The multiseat thing forces distributions to choose between being able to
control which init system they prefer _or_ being able to offer 
GNOME, MATE, Cinnamon, KDE, Razor-qt, HPLIP, and network-manager without
a great deal of distro-level software engineering they are not prepared
to undertake. 

So, they get dragged.


> Oh, also, Debian does a very good job of pulling systemd apart (and also
> throwing crud out and/or "banishing" it to separate optional packages for
> systemd).

This has mostly been separating out and omitting from Debian's systemd main
package the increasing pile of 'optional' systemd components Poettering
and the other systemd developers keep piling into it, as they decide to 
rewrite (usually badly) other pieces of key Unix system software.  An
example is their NTP add-on for systemd -- which upon creation
immediately was found to suffer from a hilarious architectural error
that totally destroyed the security of systems where it was activated.

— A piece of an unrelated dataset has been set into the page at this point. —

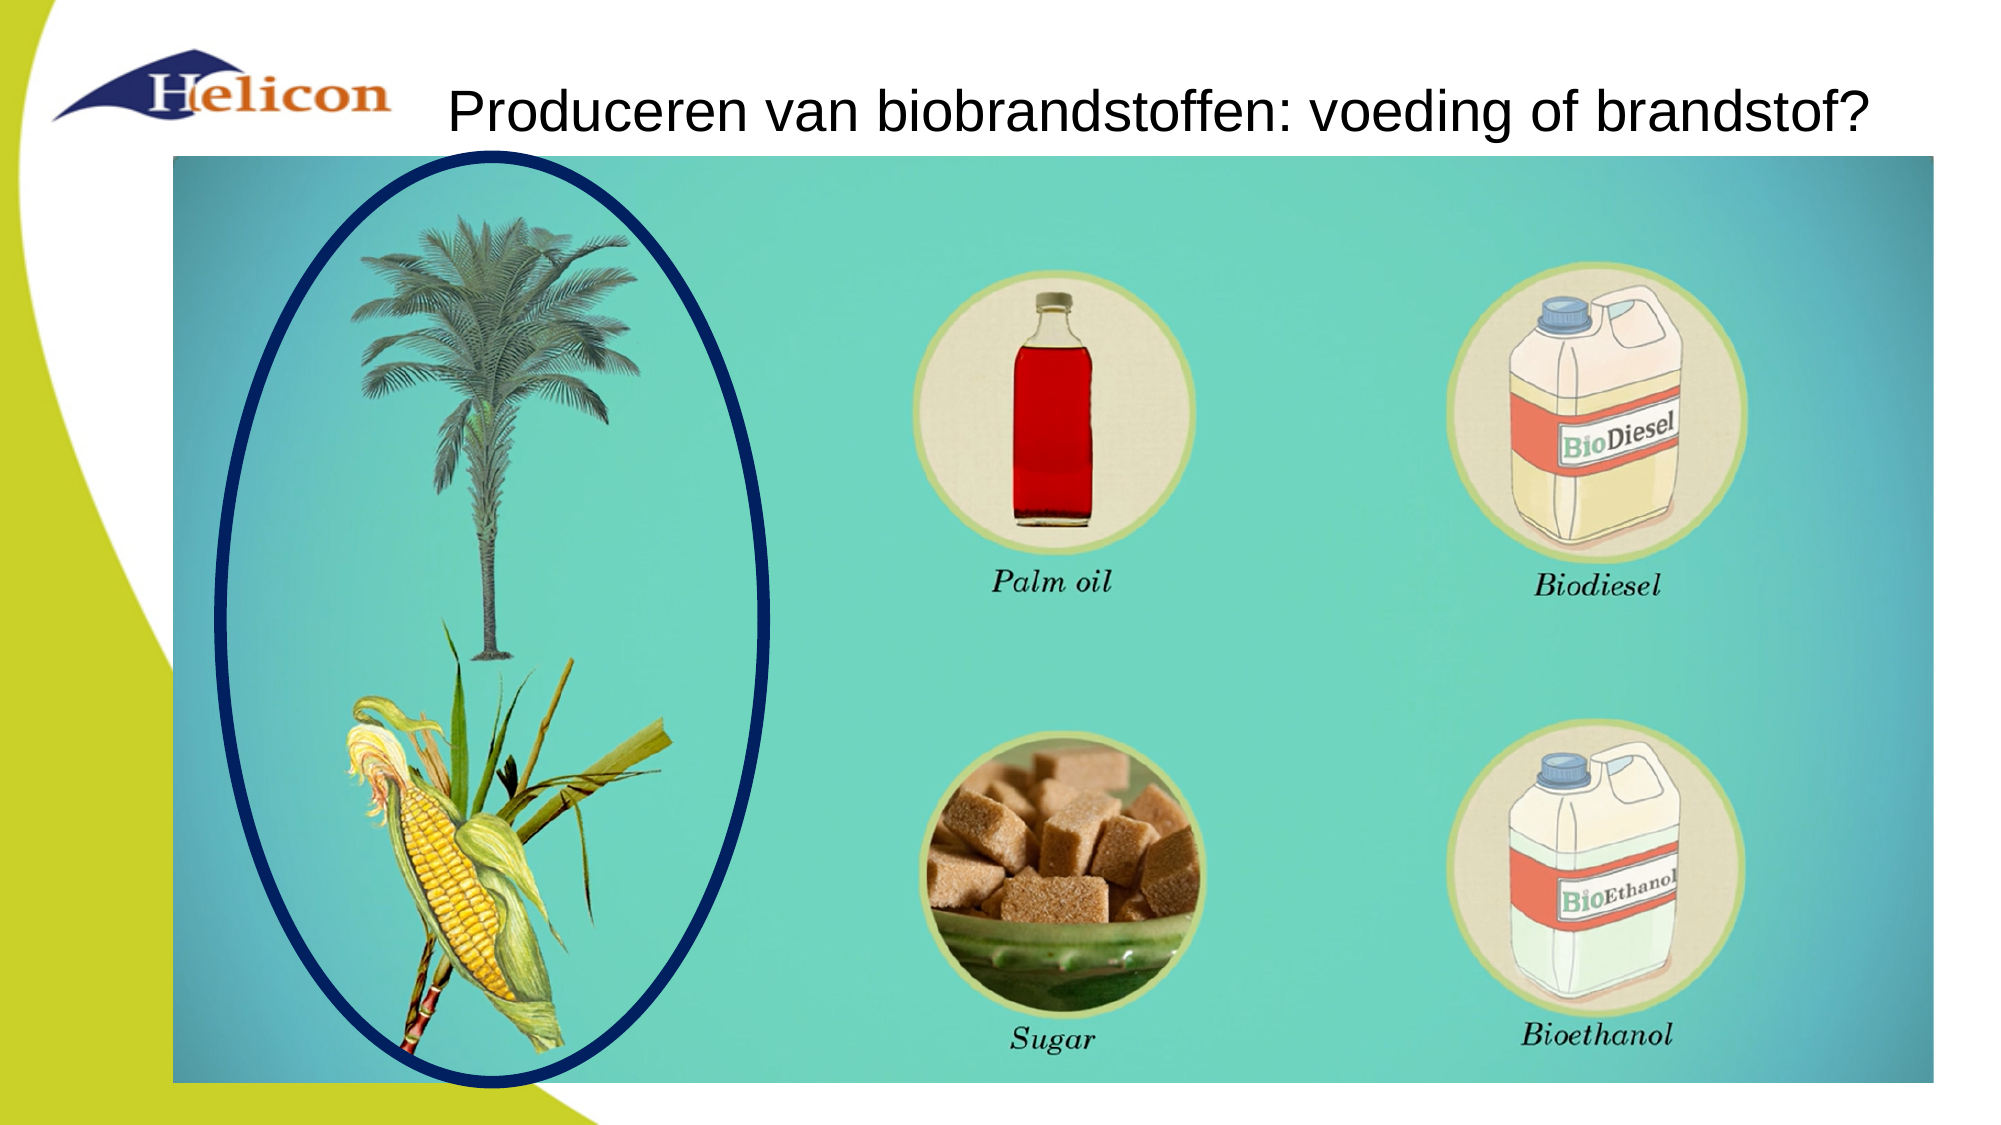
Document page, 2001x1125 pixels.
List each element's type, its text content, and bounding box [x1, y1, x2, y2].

title Produceren van biobrandstoffen: voeding of brandstof? [432, 54, 1981, 161]
picture [0, 0, 2000, 1125]
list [172, 156, 1934, 1083]
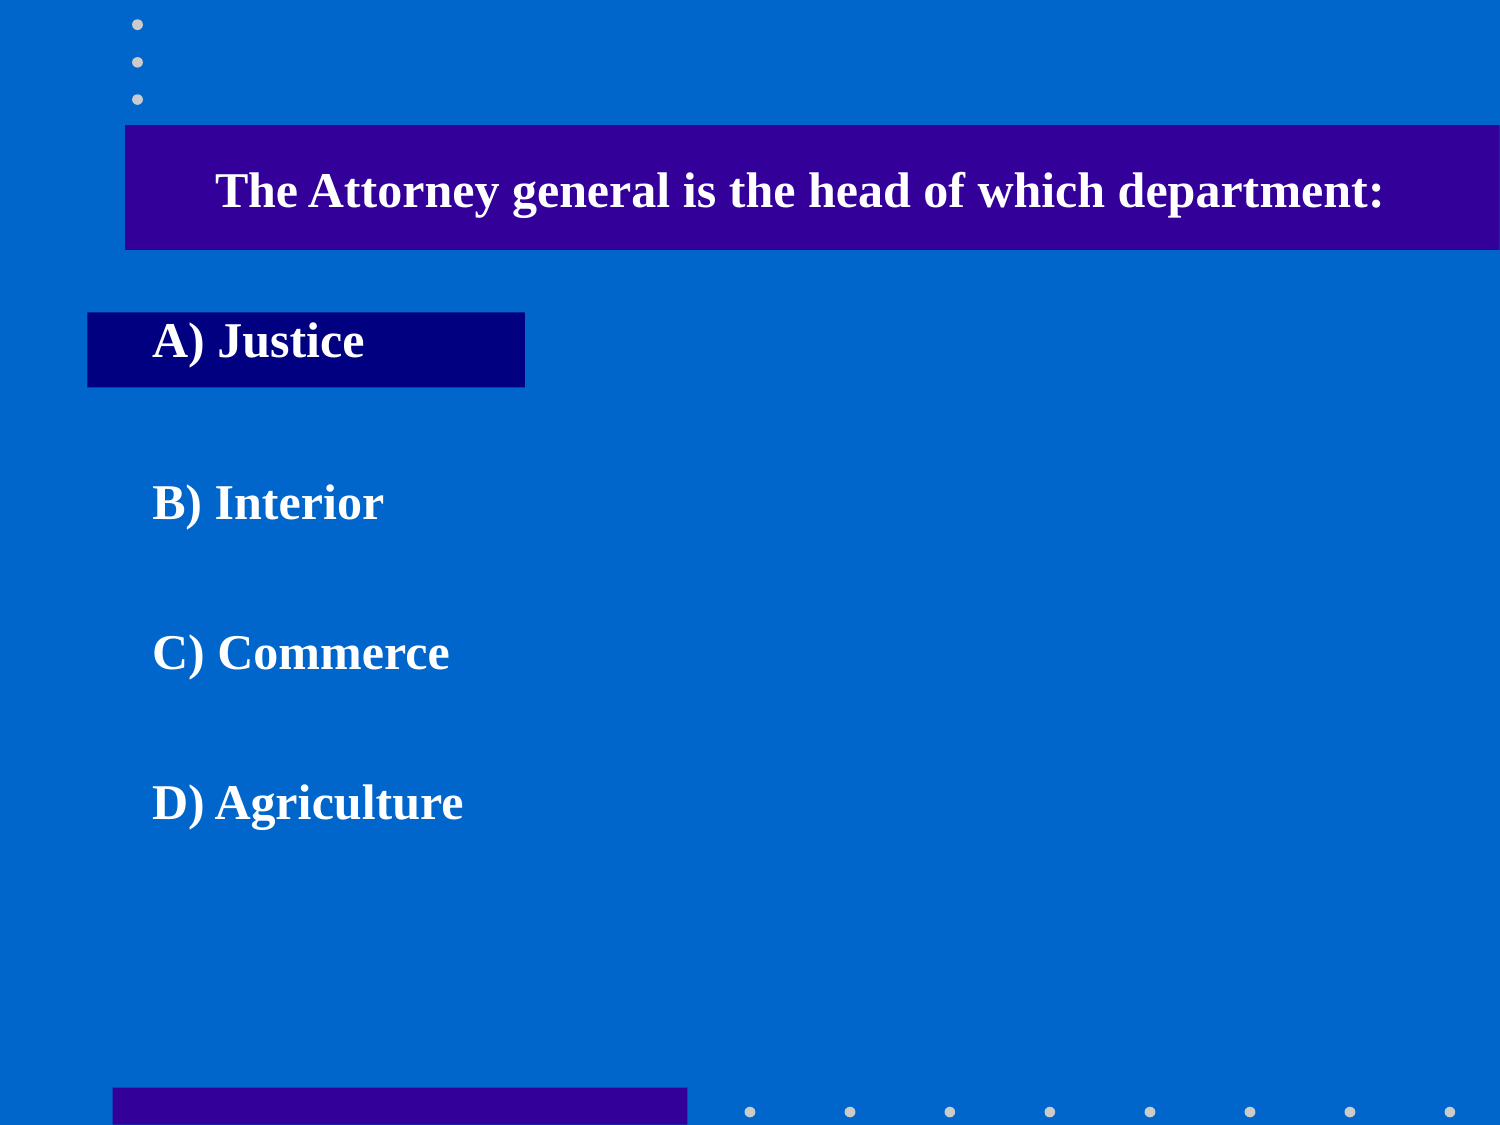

What one might laughingly call the 'core' systemd codebase, as packaged
by Debian, is nonetheless hideously bloated in functional scope.  And 
some of that _is_ quite deliberate, e.g., the systemd developers made a
point of merging udev into systemd when they took over that project
_and_ have made clear they will refuse any patches to re-separate them
or provide within the source tree tools to build one without building
the other.  Why?  Presumably because they just want to make it
gratuitously difficult to have udev without also getting systemd.
Because they're monumental, arrogant jerks the likes of whom I prefer to
have no reliance on, speaking for myself.